Speechmatics: STT API with On-Prem Deploy | hokai.io

Speechmatics speech-to-text API covers 55+ languages with on-prem deployment and a medical model hitting 93% accuracy. Starts at $2.75/hr, free 4 hrs/month.

Speechmatics is a Cambridge, UK-based speech AI company founded in 2006 with $90.6M in funding. Its API covers 55+ languages with real-time transcription under 250ms latency and a medical model achieving 93% accuracy with 50% fewer keyword errors than nearest competitors. Pricing starts at $2.75/hr (Standard) and $3.75/hr (Enhanced). A free tier offers 4 hours per month. Cloud, on-premises, and local edge deployment are all supported.

Pricing

Free: 4 hrs/month (2h Enhanced + 2h Standard). On-Demand Standard: $2.75/hr. On-Demand Enhanced: $3.75/hr. Enterprise: custom pricing with SLAs, HIPAA mode, and dedicated support.

Frequently Asked Questions

What is Speechmatics and what does it do?

Speechmatics is a speech AI API platform built by Speechmatics Ltd., founded in Cambridge, UK in 2006 by Dr. Tony Robinson. It provides speech-to-text APIs for real-time and batch audio transcription across 55+ languages, with specialised models for medical transcription. The company has raised $90.6 million in total funding and counts enterprise clients in finance, healthcare, broadcasting, and government. Real-time transcription returns partial results in under 250ms.

How much does Speechmatics cost?

Speechmatics offers a free tier of 4 hours per month (2 hours Enhanced plus 2 hours Standard). On-demand Standard transcription costs $2.75 per hour; on-demand Enhanced costs $3.75 per hour. Enterprise plans include custom pricing with dedicated SLAs, HIPAA-compliant processing mode, and support. Self-hosted and on-prem deployments require infrastructure costs not reflected in the per-hour API rate.

What are the main features of Speechmatics?

Speechmatics' main features include real-time streaming STT (under 250ms partial transcript latency), batch processing, speaker diarization, and support for 55+ languages including regional dialects.
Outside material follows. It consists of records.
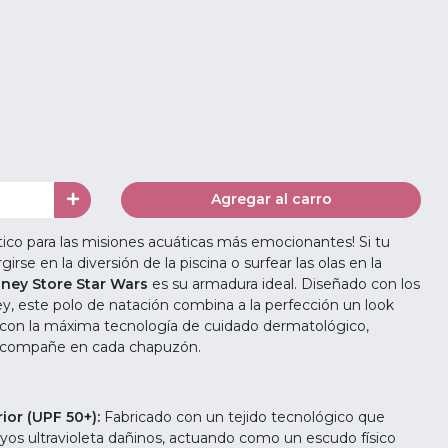
Agregar al carro
ctico para las misiones acuáticas más emocionantes! Si tu
rse en la diversión de la piscina o surfear las olas en la
ney Store Star Wars
es su armadura ideal. Diseñado con los
, este polo de natación combina a la perfección un look
 con la máxima tecnología de cuidado dermatológico,
 acompañe en cada chapuzón.
ior (UPF 50+):
Fabricado con un tejido tecnológico que
ayos ultravioleta dañinos, actuando como un escudo físico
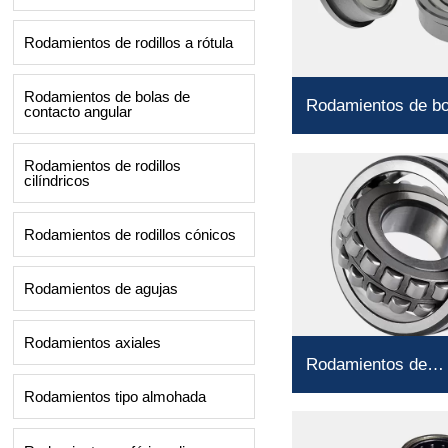
Rodamientos de rodillos a rótula
Rodamientos de bolas de
Rodamientos de bo
contacto angular
con bridas
Rodamientos de rodillos
cilíndricos
Rodamientos de rodillos cónicos
Rodamientos de agujas
Rodamientos axiales
Rodamientos de
rodillos a rótula
Rodamientos tipo almohada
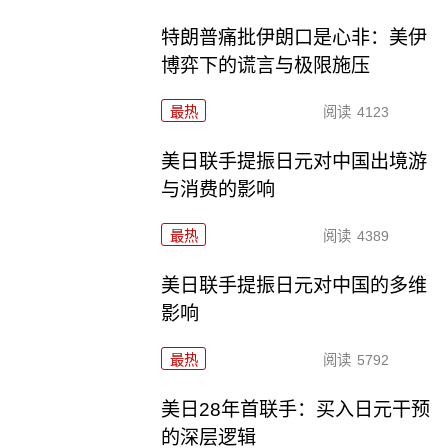
特朗普痛批伊朗口是心非：美伊
博弈下的谎言与极限施压
最热
阅读
4123
美日联手提振日元对中国出境游
与消费的影响
最热
阅读
4389
美日联手提振日元对中国的多维
影响
最热
阅读
5792
美日28年首联手：买入日元干预
的深层逻辑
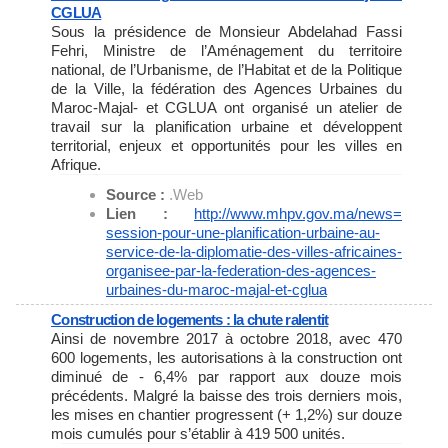
CGLUA
Sous la présidence de Monsieur Abdelahad Fassi
Fehri, Ministre de l’Aménagement du territoire
national, de l’Urbanisme, de l’Habitat et de la Politique
de la Ville, la fédération des Agences Urbaines du
Maroc-Majal- et CGLUA ont organisé un atelier de
travail sur la planification urbaine et développent
territorial, enjeux et opportunités pour les villes en
Afrique.
Source :
.Web
Lien :
http://www.mhpv.gov.ma/news=
session-pour-une-
planification-urbaine-au-
service-de-la-diplomatie-des-
villes-africaines-
organisee-
par-la-federation-des-agences-
urbaines-du-maroc-majal-et-
cglua
Construction de logements : la chute ralentit
Ainsi de novembre 2017 à octobre 2018, avec 470
600 logements, les autorisations à la construction ont
diminué de - 6,4% par rapport aux douze mois
précédents. Malgré la baisse des trois derniers mois,
les mises en chantier progressent (+ 1,2%) sur douze
mois cumulés pour s’établir à 419 500 unités.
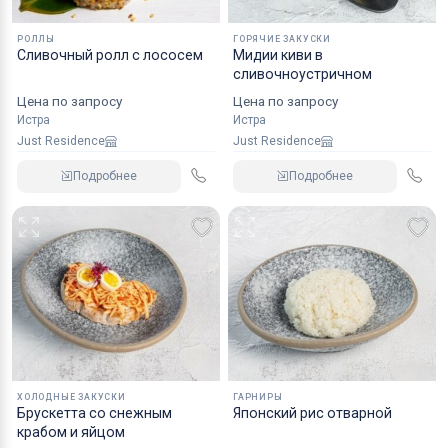
РОЛЛЫ
ГОРЯЧИЕ ЗАКУСКИ
Сливочный ролл с лососем
Мидии киви в
сливочноустричном
Цена по запросу
Цена по запросу
Истра
Истра
Just Residence
Just Residence
Подробнее
Подробнее
ХОЛОДНЫЕ ЗАКУСКИ
ГАРНИРЫ
Брускетта со снежным
Японский рис отварной
крабом и яйцом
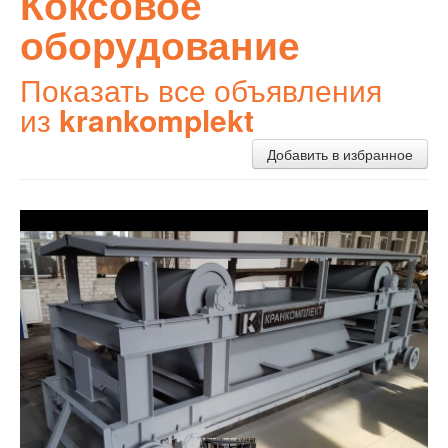
Коксовое
оборудование
Показать все объявления
из
krankomplekt
Добавить в избранное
A medical model launched in September 2025 achieves 93% real-world clinical accuracy. The platform uniquely offers four deployment modes: cloud API, self-hosted Docker container, virtual appliance, and local edge runtime on laptop-sized hardware.

Is Speechmatics free to use?

Yes, Speechmatics provides a free tier of 4 hours per month: 2 hours on the Enhanced model and 2 hours on the Standard model. This resets each month and does not carry over. After free hours are exhausted, usage switches to on-demand pay-as-you-go billing at $2.75/hr (Standard) or $3.75/hr (Enhanced). No credit card is required to access the free tier.

What are the best alternatives to Speechmatics?

The main alternatives are Deepgram, AssemblyAI, Rev.ai, and Google Cloud Speech-to-Text. Deepgram is a better choice when you need faster real-time STT at lower cost ($0.0077/min vs $0.046/min) and do not need on-prem deployment. AssemblyAI is stronger for audio intelligence features like sentiment analysis across many languages. Rev.ai is cheaper ($0.003/min) for English batch transcription. None of these alternatives support local edge runtime deployment.

Who is Speechmatics best for?

Speechmatics is best for regulated enterprises needing data sovereignty (government, healthcare, financial services) and for broadcast or media teams working with multi-dialect European languages. The medical model makes it the top choice for clinical documentation platforms. It is not suitable for startups or cost-sensitive teams that need basic English transcription at under $0.01/min, where Deepgram or Rev.ai are significantly more affordable.

Does Speechmatics have an API?

Yes, Speechmatics is API-first. It provides REST endpoints for batch (asynchronous) transcription and WebSocket endpoints for real-time streaming. Official clients are available for JavaScript and Python. Documentation is at docs.speechmatics.com. The API covers all models including Standard, Enhanced, and Medical, plus domain adaptation, speaker diarization, and language identification features.